All known fossil specimens of Njalila have come from the Usili Formation, Ruhuhu Basin, southern Tanzania. This formation, dating from the Late Permian, is known to provide a fairly considerable number of fossils of various tetrapods. During this period, this formation would have been an alluvial plain which would have had numerous small meandering streams passing through well-vegetated floodplains. The basement of this formation would also have housed a generally high phreatic zone.

Njalila was contemporary with many other gorgonopsians.
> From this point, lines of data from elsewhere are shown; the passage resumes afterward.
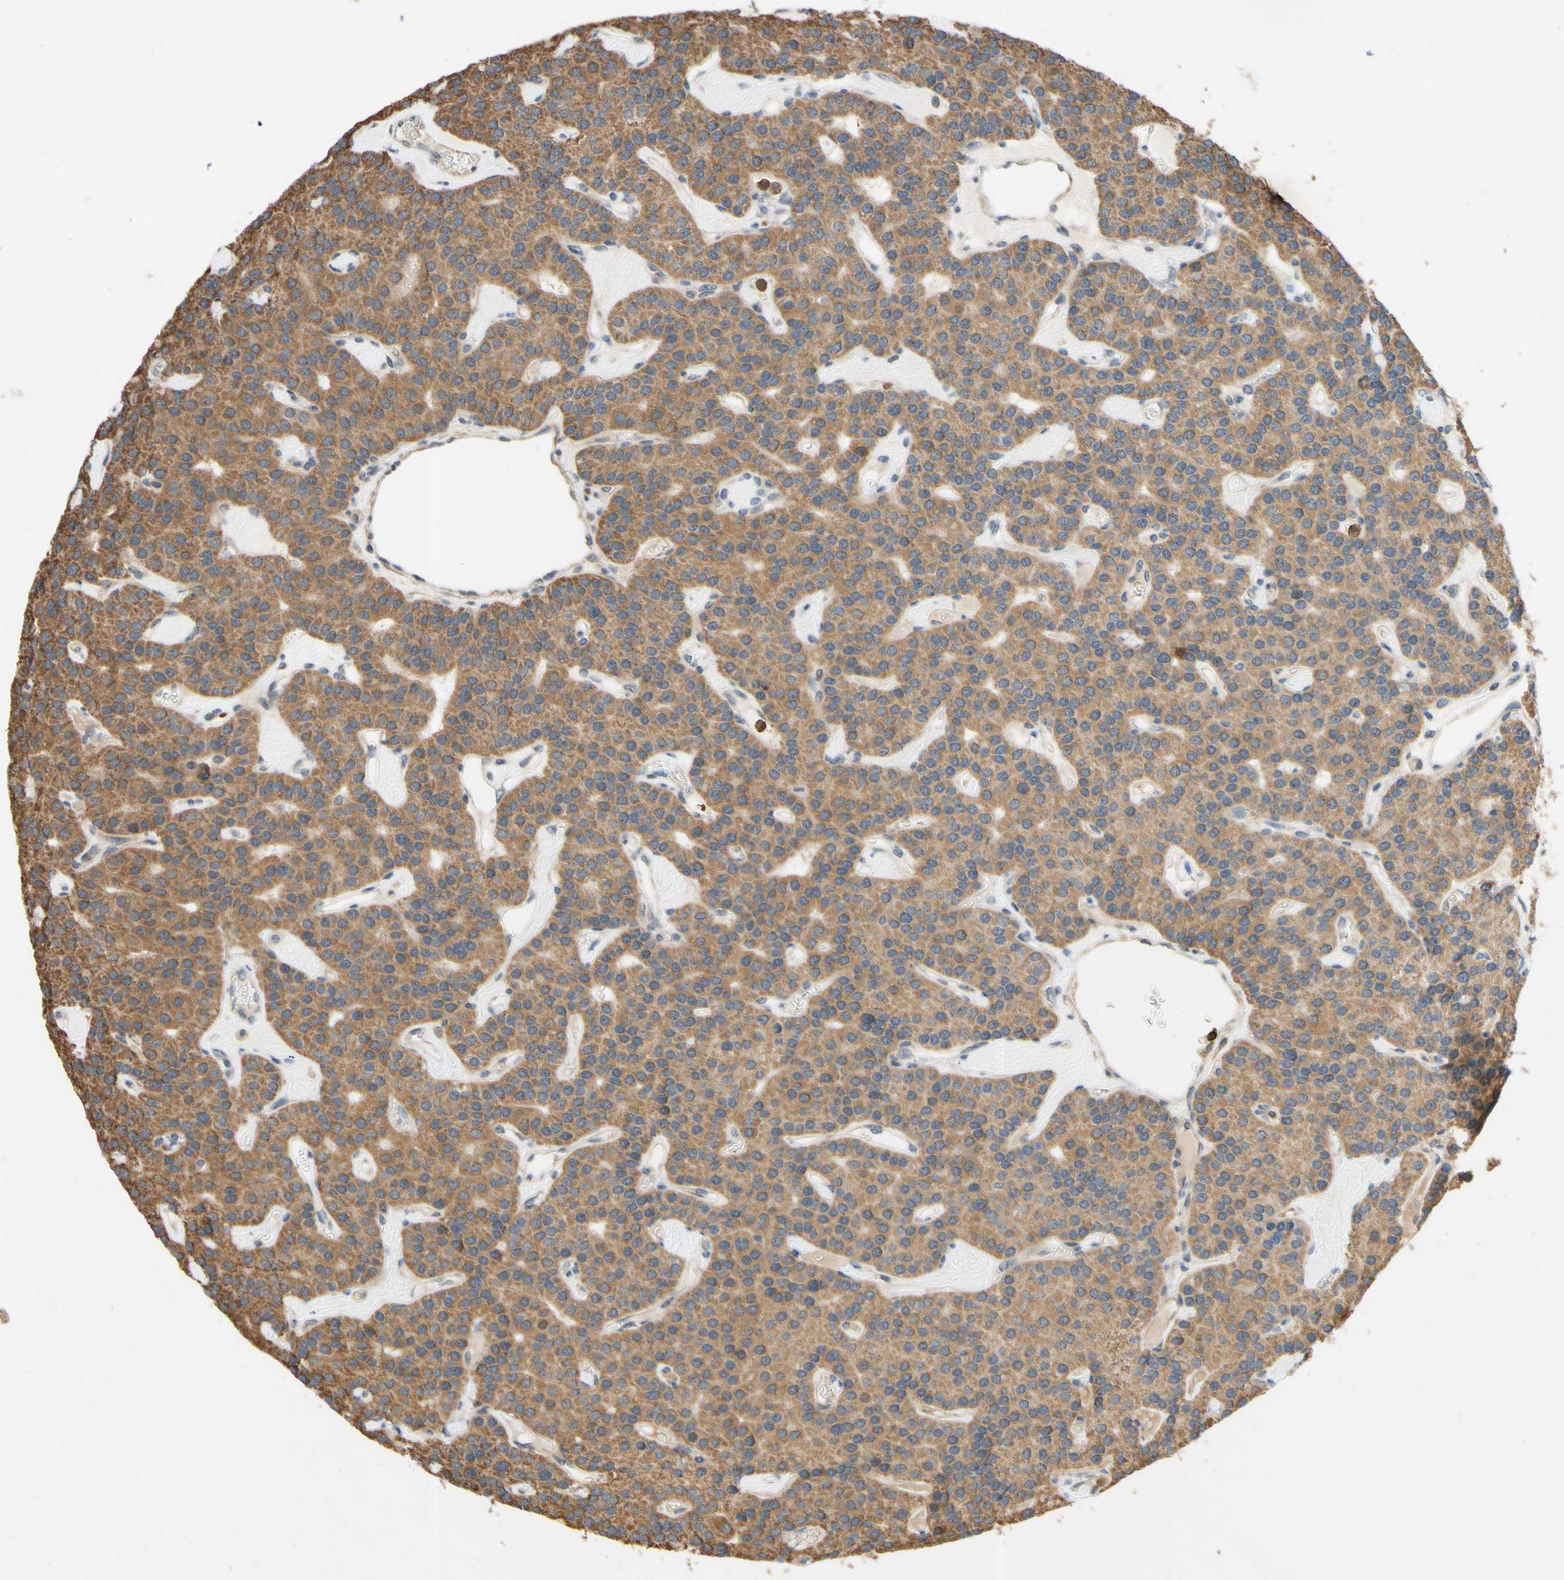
{"staining": {"intensity": "moderate", "quantity": ">75%", "location": "cytoplasmic/membranous"}, "tissue": "parathyroid gland", "cell_type": "Glandular cells", "image_type": "normal", "snomed": [{"axis": "morphology", "description": "Normal tissue, NOS"}, {"axis": "morphology", "description": "Adenoma, NOS"}, {"axis": "topography", "description": "Parathyroid gland"}], "caption": "High-magnification brightfield microscopy of benign parathyroid gland stained with DAB (3,3'-diaminobenzidine) (brown) and counterstained with hematoxylin (blue). glandular cells exhibit moderate cytoplasmic/membranous staining is present in about>75% of cells. (brown staining indicates protein expression, while blue staining denotes nuclei).", "gene": "GATA1", "patient": {"sex": "female", "age": 86}}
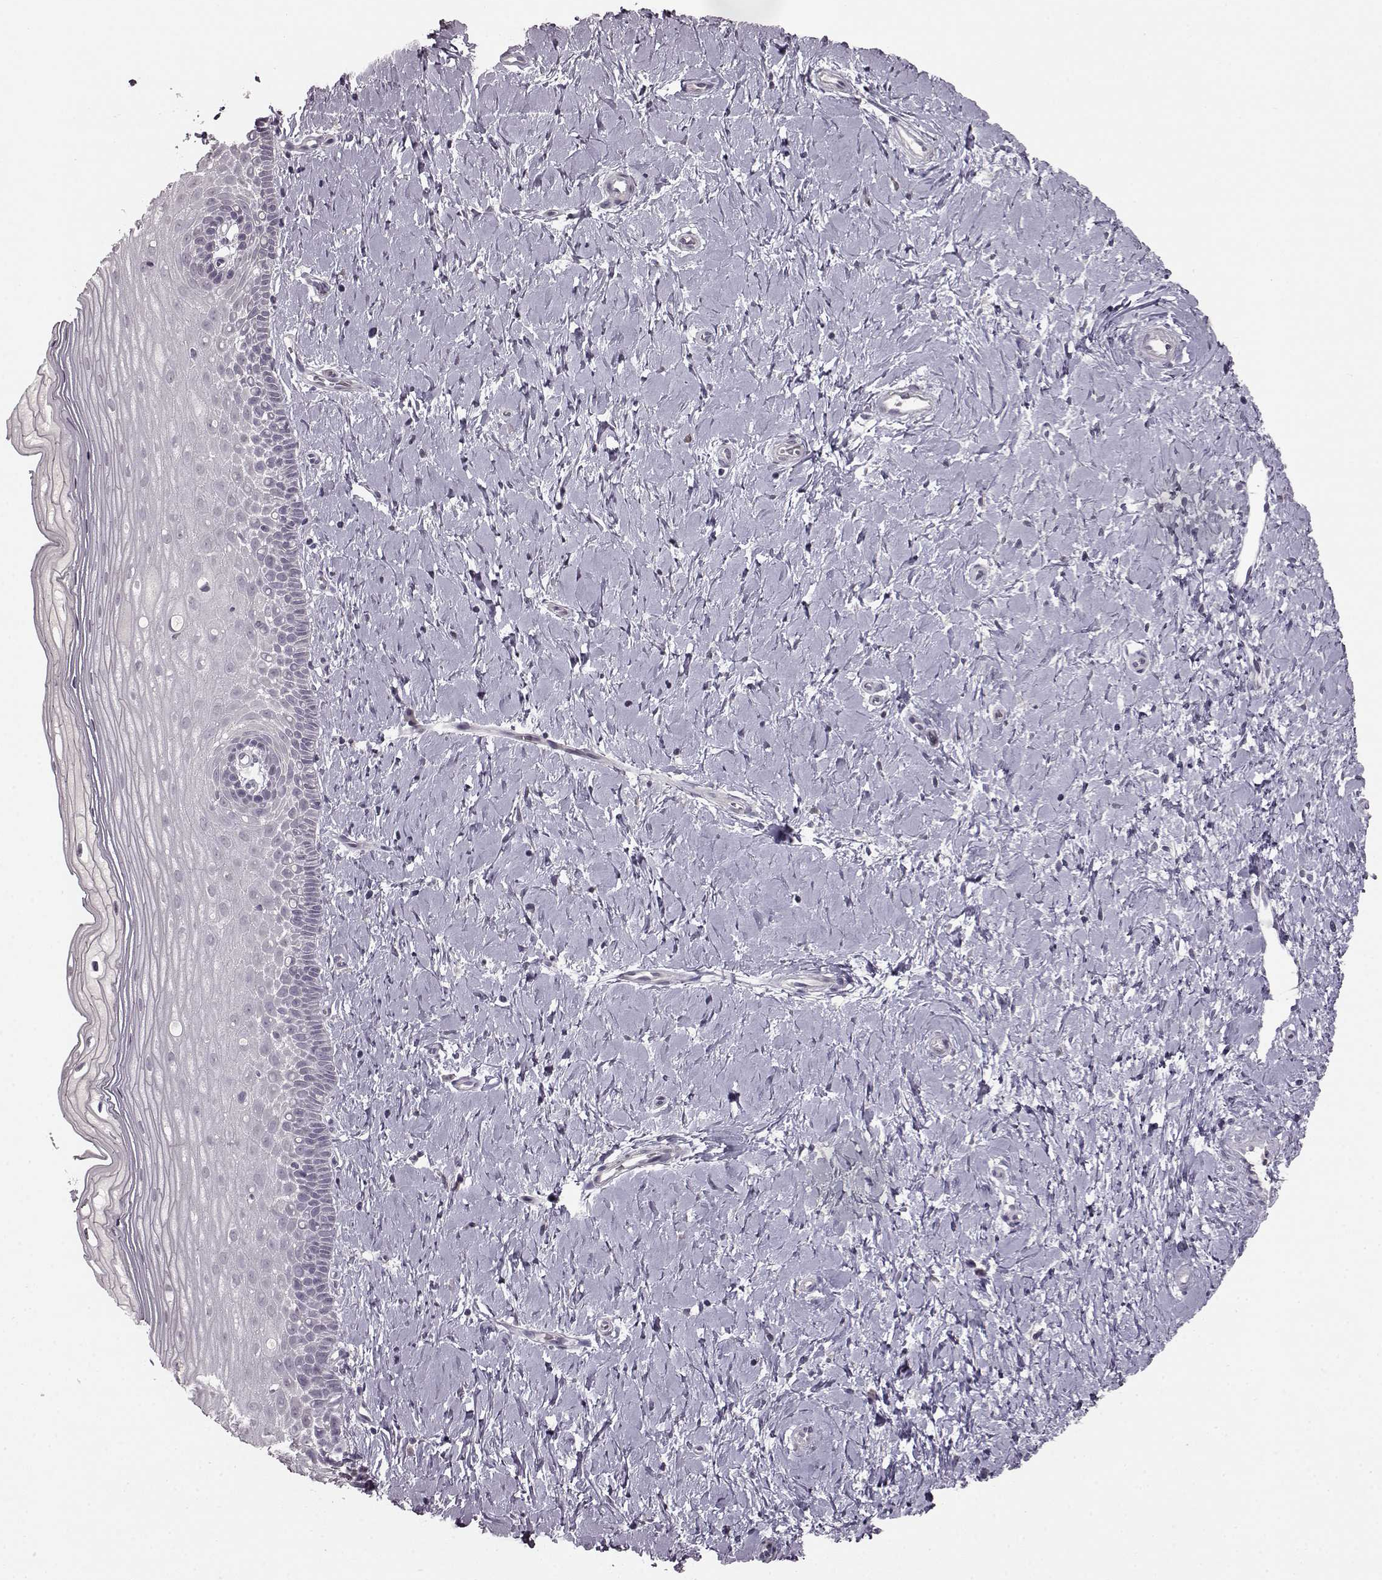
{"staining": {"intensity": "negative", "quantity": "none", "location": "none"}, "tissue": "cervix", "cell_type": "Glandular cells", "image_type": "normal", "snomed": [{"axis": "morphology", "description": "Normal tissue, NOS"}, {"axis": "topography", "description": "Cervix"}], "caption": "Protein analysis of normal cervix demonstrates no significant expression in glandular cells.", "gene": "LHB", "patient": {"sex": "female", "age": 37}}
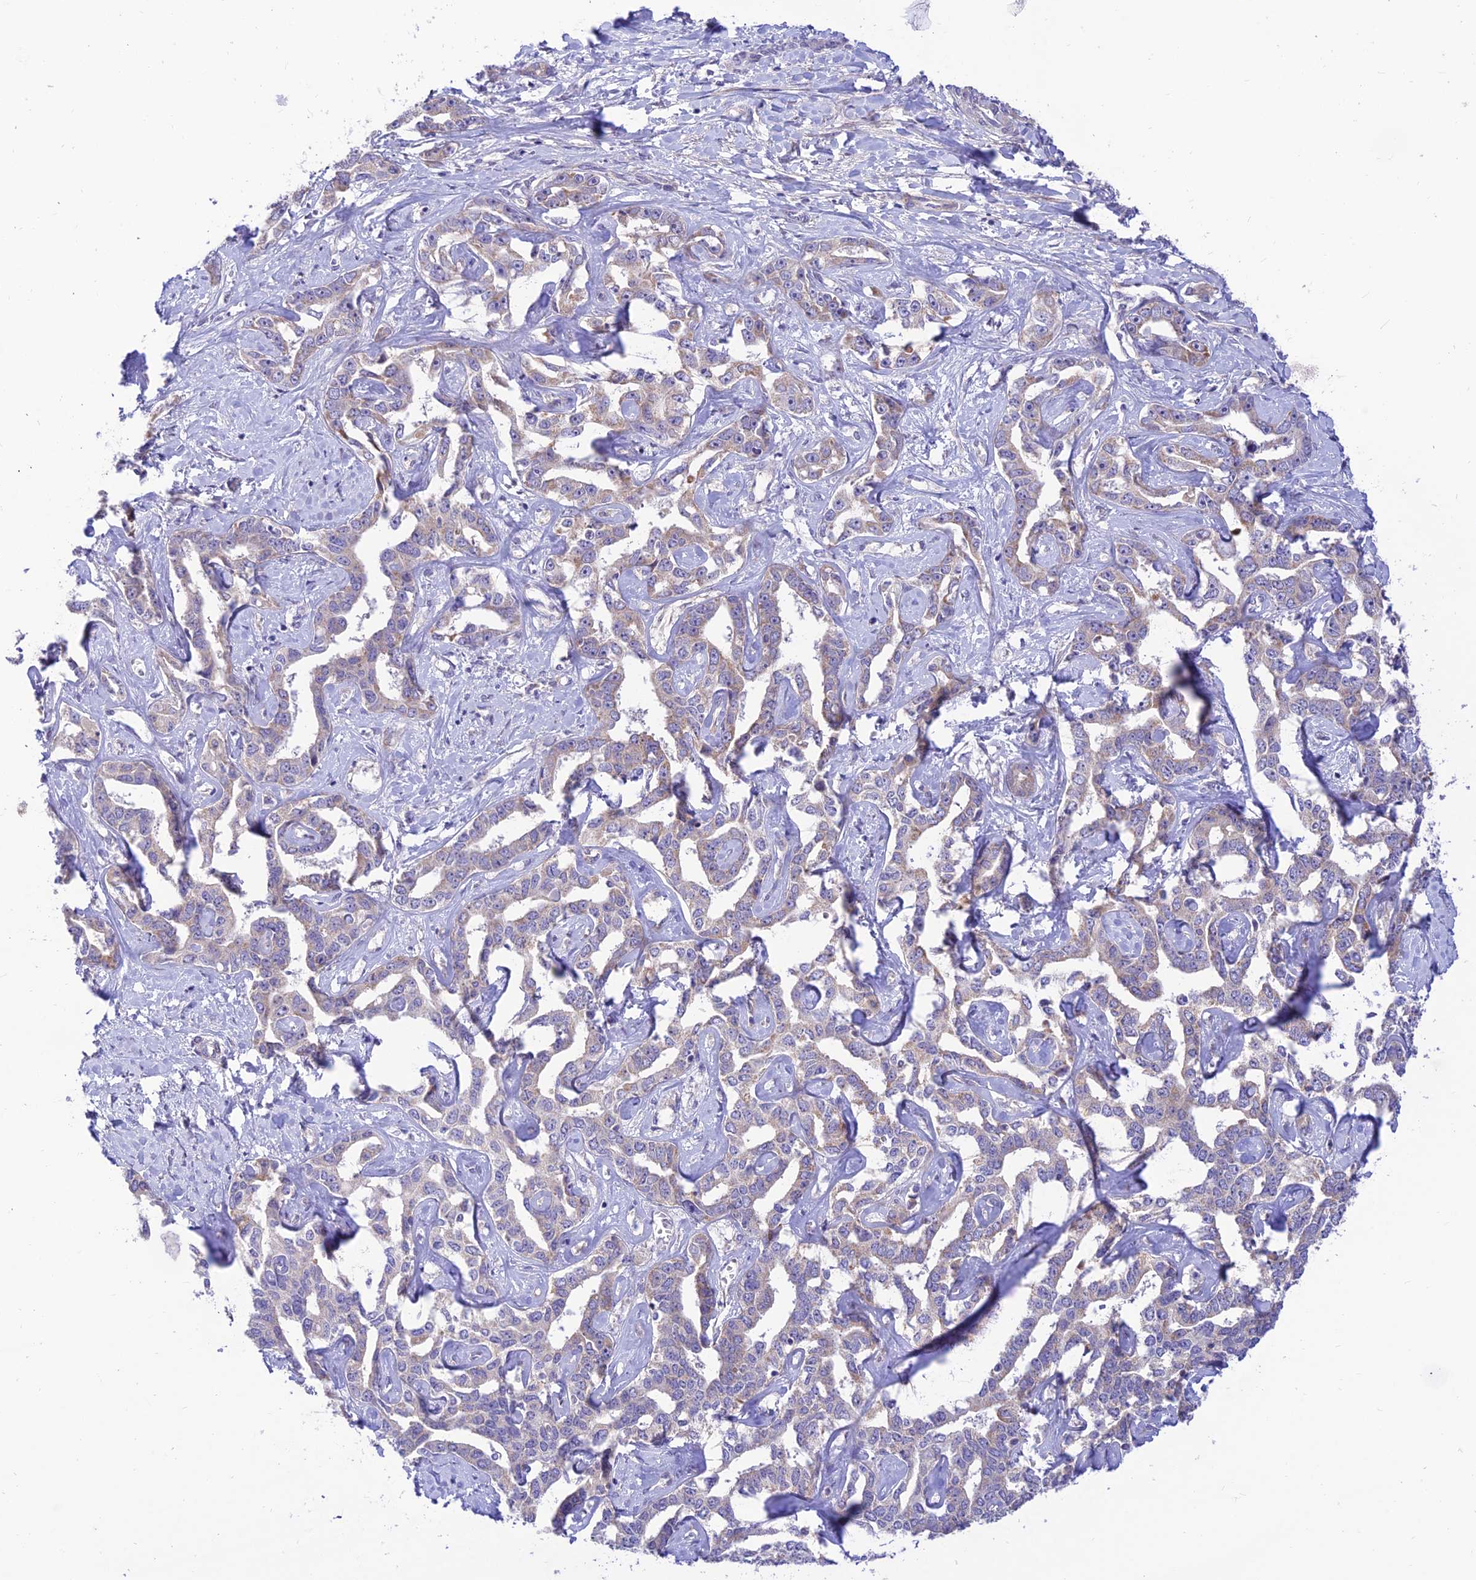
{"staining": {"intensity": "moderate", "quantity": "25%-75%", "location": "cytoplasmic/membranous"}, "tissue": "liver cancer", "cell_type": "Tumor cells", "image_type": "cancer", "snomed": [{"axis": "morphology", "description": "Cholangiocarcinoma"}, {"axis": "topography", "description": "Liver"}], "caption": "Immunohistochemical staining of cholangiocarcinoma (liver) reveals medium levels of moderate cytoplasmic/membranous protein positivity in about 25%-75% of tumor cells. The protein of interest is shown in brown color, while the nuclei are stained blue.", "gene": "FAM186B", "patient": {"sex": "male", "age": 59}}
These include Cyonosaurus, Gorgonops, Inostrancevia, Lycaenops, "Scymnognathus" parringtoni, Scylacops and the rubidgeines Aelurognathus, Dinogorgon, Rubidgea, Ruhuhucerberus and Sycosaurus. (Note: Historically, much higher numbers of gorgonopsians were reported from the Usili Formation, but most of them turned out to be junior synonyms of other genera.) The other theriodonts present are represented by the therocephalians Silphictidoides and Theriognathus as well as by the cynodont Procynosuchus.

The most numerous tetrapods in the formation are the dicynodonts, among which are Compsodon, Daptocephalus, Dicynodon, Dicynodontoides, Endothiodon, Euptychognathus, Geikia, Katumbia, Kawingasaurus, Oudenodon, Pristerodon, Rhachiocephalus and an indeterminate cryptodont. An undetermined biarmosuchian similar to Burnetia is also known. Therapsids are not the only tetrapods present in the Usili Formation. Indeed, sauropsids such as the archosauromorph Aenigmastropheus and the pareiasaurs Anthodon and Pareiasaurus are known. The only temnospondyl recorded is Peltobatrachus.